Angesichts der am 26. März 2021 verabschiedeten und zum 01. Januar 2023 in Kraft tretenden Reform des Vormundschafts- und Betreuungsrechts, welche u.a. eine weitere Stärkung der ehrenamtlichen Vormundschaft vorsieht, ist das Thema auch von aktueller jugendpolitischer Relevanz. Die Arbeiterwohlfahrt setzt sich gemeinsam mit anderen Wohlfahrtsverbänden für eine Vielfalt im Vormundschaftswesen ein, denn nur diese ermöglicht, dass jedes Mündel den für ihn jeweils am besten passenden Vormund erhält.
Forschungsprojekt „Potenziale und Grenzen der ehrenamtlichen Vormundschaft“
Mit einem Forschungsprojekt, welches der AWO Bezirksverband Niederrhein e.V. in Kooperation mit der Universität Duisburg-Essen über zwei Semester durchführt (SS 2021 bis WS 2021/22), werden die spezifischen Potenziale und Grenzen der ehrenamtlichen Vormundschaft, sowohl vor, als auch nach Erreichen der Volljährigkeit des Mündels, in den Blick genommen. Darüber hinaus sollen folgende Fragen beantwortet werden:
- Aus welchem Motiven heraus, mit welchem Selbstverständnis und welchen Strategien gestalten ehrenamtliche Vormunde den Kontakt zu ihren Mündeln und führen diesen über die Volljährigkeit hinaus fort?
- Wie beschreiben ehrenamtliche Vormunde die Wirkungen ihres Tuns?
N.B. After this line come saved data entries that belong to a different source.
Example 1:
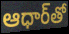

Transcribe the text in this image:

ఆధార్‌తో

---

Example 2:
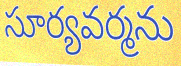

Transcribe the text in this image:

సూర్యవర్మను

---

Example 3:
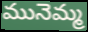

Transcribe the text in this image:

మునెమ్మ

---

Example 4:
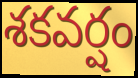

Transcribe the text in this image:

శకవర్షం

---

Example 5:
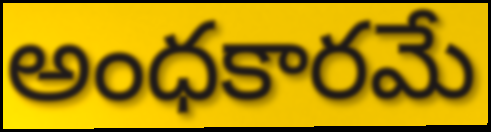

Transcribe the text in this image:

అంధకారమే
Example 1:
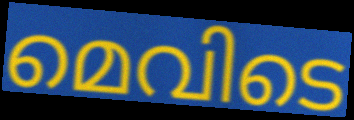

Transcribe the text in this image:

മെവിടെ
Welche Muster und Strategien lassen sich aus diesen Selbstbeschreibungen ableiten?
- Welche Faktoren erweisen sich als ausschlaggebend dafür, ob die intendierte Fortsetzung der Beziehung über die Volljährigkeit hinaus gelingt oder scheitert?
- Welche Strukturen sind auf kommunaler Ebene notwendig, damit sich das Modell der ehrenamtlichen Vormundschaft etablieren kann?
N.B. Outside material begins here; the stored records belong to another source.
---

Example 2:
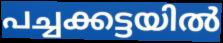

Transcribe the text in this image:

പച്ചക്കട്ടയിൽ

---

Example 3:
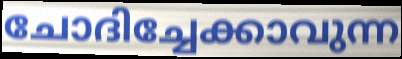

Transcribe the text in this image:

ചോദിച്ചേക്കാവുന്ന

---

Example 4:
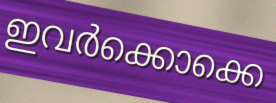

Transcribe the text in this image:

ഇവർക്കൊക്കെ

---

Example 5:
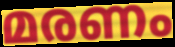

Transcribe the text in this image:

മരണം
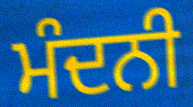
ਮੰਦਨੀ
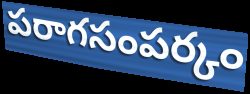
పరాగసంపర్కం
Diese und weitere Fragen werden durch eine Kombination quantitativer und qualitativer Ansätze der Sozialforschung eruiert. Geplant sind einzelfallbezogene und auf kommunale Strukturen fokussierte Fallstudien sowie eine vergleichende quantitative Befragung von haupt- und ehrenamtlichen Vormunden. Beabsichtigt ist eine vertiefende Datenerhebung und -auswertung insbesondere in den Kommunen Kreis Euskirchen, Stadt Köln und Bochum.
Ein ehrenamtlicher eingesetzter Beirat, bestehend aus Prof. Peter Hansbauer (Universität Münster), Henriette Katzenstein (Bundesforum Vormundschaften) und Dr. Miriam Fritsche (Kompetenzzentrum Pflegekinder Bremen) berät das Forschungsprojekt.